» WORK ITEM:
Every line in the data below has to be repeated exactly; no picture belongs in the result.

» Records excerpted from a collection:

□ □ □ □ □

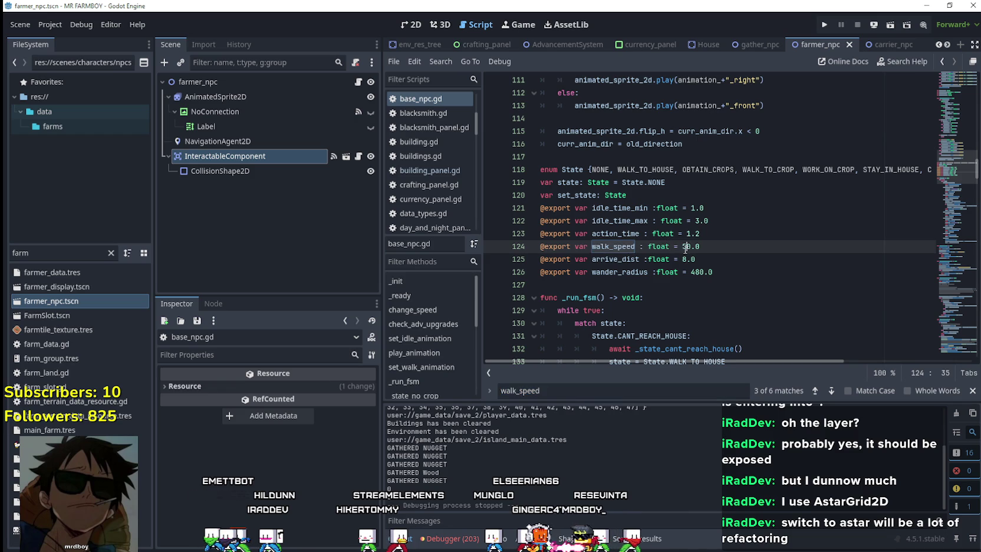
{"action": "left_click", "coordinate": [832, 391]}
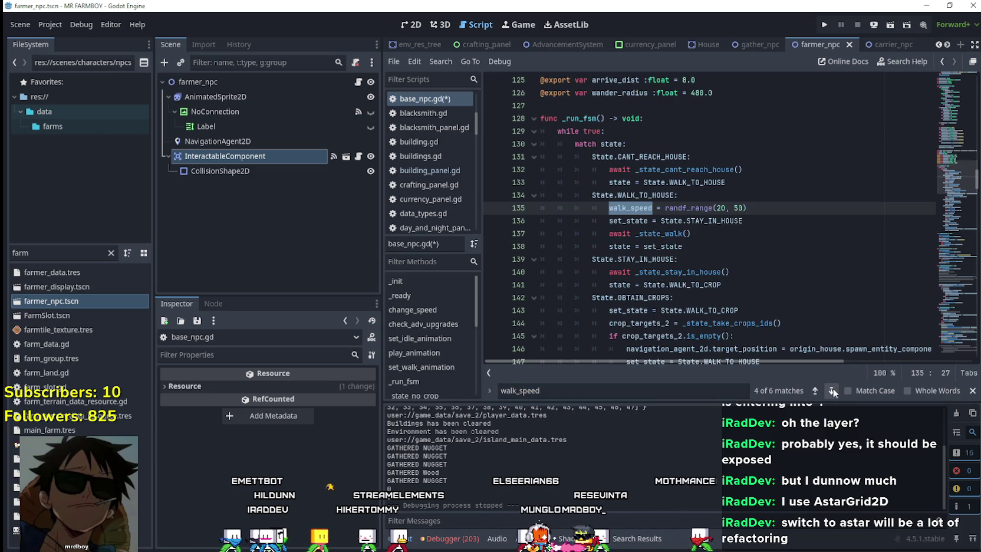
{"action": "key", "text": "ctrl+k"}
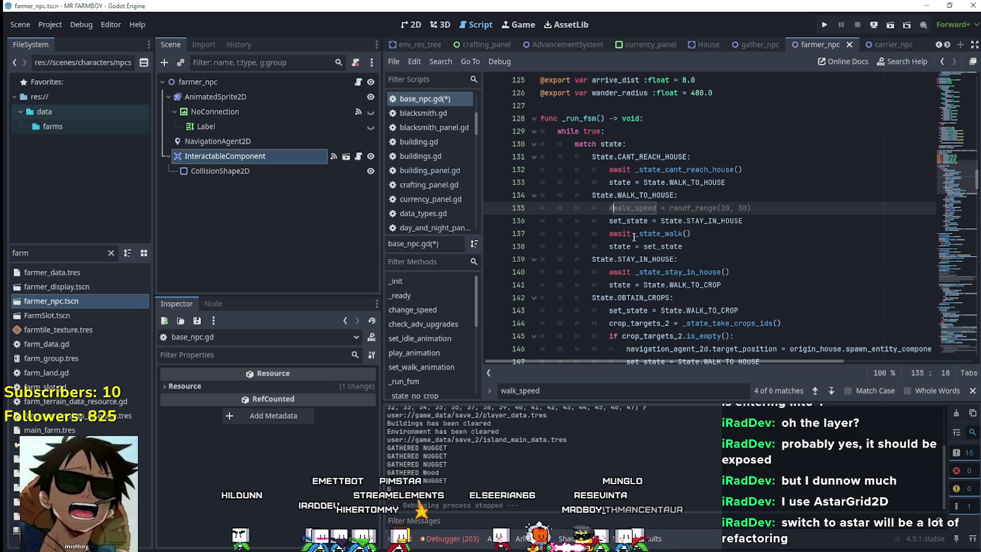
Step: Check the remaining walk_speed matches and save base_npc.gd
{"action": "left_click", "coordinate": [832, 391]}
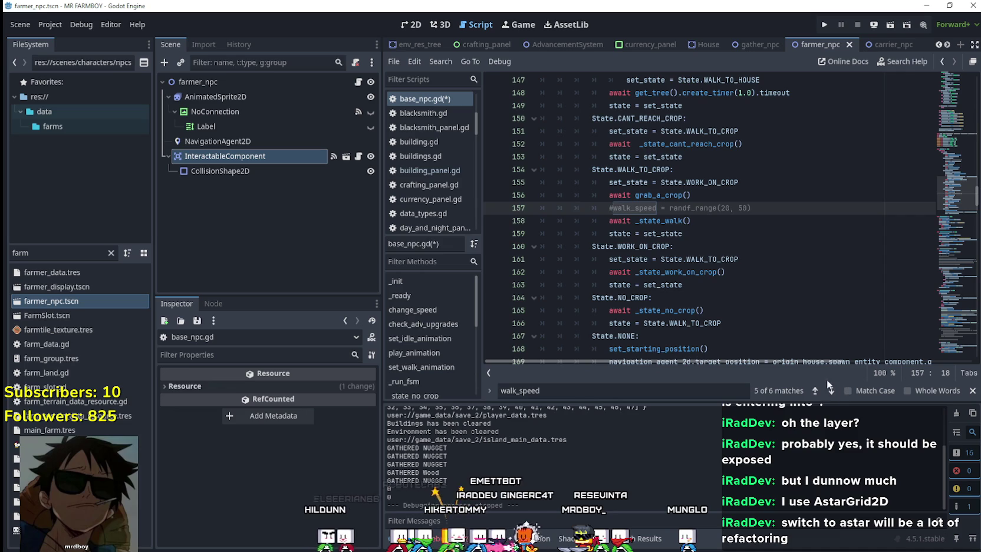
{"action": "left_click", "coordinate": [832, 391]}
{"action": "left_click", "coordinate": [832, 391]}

□ □ □ □ □

» PROBLEM SOLUTION:
{"action": "left_click", "coordinate": [832, 391]}
{"action": "key", "text": "ctrl+k"}
Step: Check the remaining walk_speed matches and save base_npc.gd
{"action": "left_click", "coordinate": [832, 391]}
{"action": "left_click", "coordinate": [832, 391]}
{"action": "left_click", "coordinate": [832, 391]}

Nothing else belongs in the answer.